To test if Google does any Optical Character Recognition (OCR) on images found on websites and uses that information in it’s index I wanted to run a small experiment. So I published an article with new images contain some simple text and waited to see if the page would rank for the words on the images.
To generate a topic I used the Random Article button on Wikipedia. After a couple of tries I landed on the interesting story of Vladimir Komarov. A Russian cosmonaut whose lively tragically came to and during a mission making him the first man to die in a space flight.
To test if my article would rank for the words I mashed some keywords together to create unique, gibberish, words. I overlayed these words on cropped images creating images varying levels of difficulty.

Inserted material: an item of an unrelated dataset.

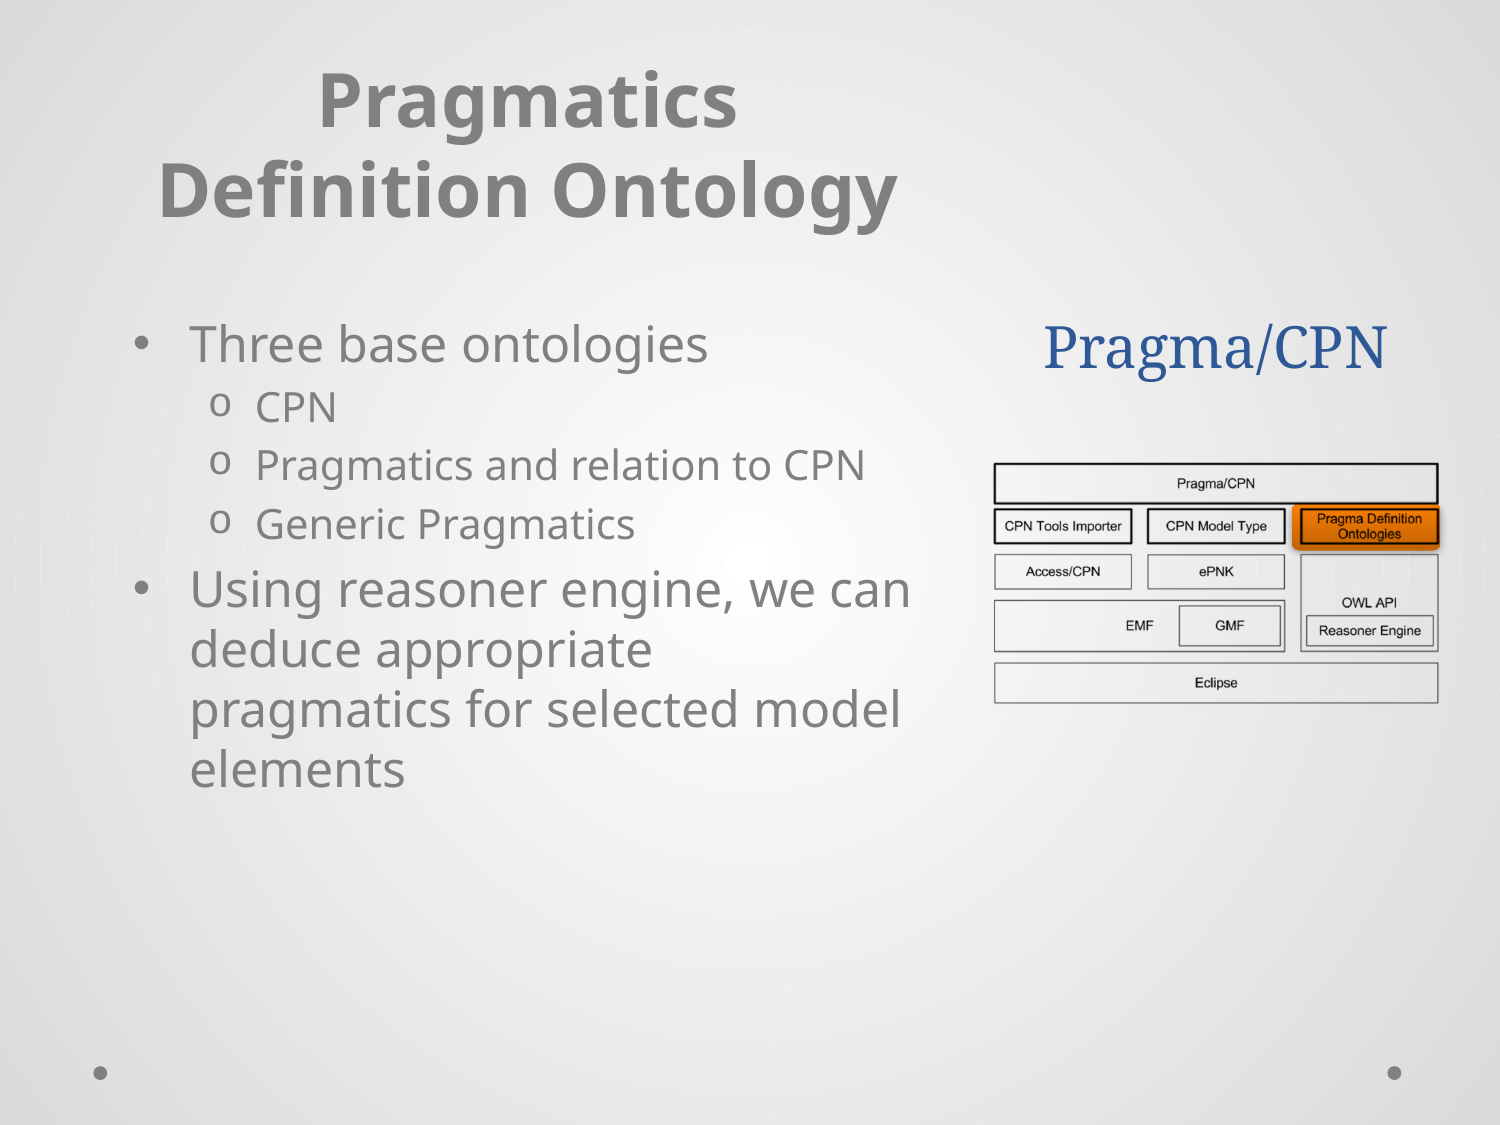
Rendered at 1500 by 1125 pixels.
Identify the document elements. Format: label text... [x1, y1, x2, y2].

title Pragma/CPN [969, 43, 1463, 388]
picture [985, 455, 1441, 711]
list Pragmatics Definition Ontology Three base ontologies CPN Pragmatics and relation to CPN Generic Pragmatics Using reasoner engine, we can deduce appropriate pragmatics for selected model elements [117, 44, 938, 1005]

To make sure Google’s software could actually read my images I tested it with the OCR feature on Google Documents. I uploaded an image to Google Drive and selected
Open With ->
Google Documents. This creates a new document with the image and the extracted text. Yes, Google could accurately read my unique images!
I created a new WordPress blog, wrote an article about Komarov, included my images without any
title tags to encourage Google to look further and waited about two weeks…
Does Google do OCR on images on the web? No. At least, not as of now.
The article about Komarov was indexed in Google but my gibberish words never showed up in Google. The technology is certainly there but due to the sheer size of the web (hundreds of billions of pages) it’s likely too resource intensive.
What can you learn from this?
Optimize images for search engines is still fairly straight forward. You need good alt- and title text, descriptive filenames and if possible a caption. You don’t yet have to worry about more advanced strategies but I do expect this will change in the future.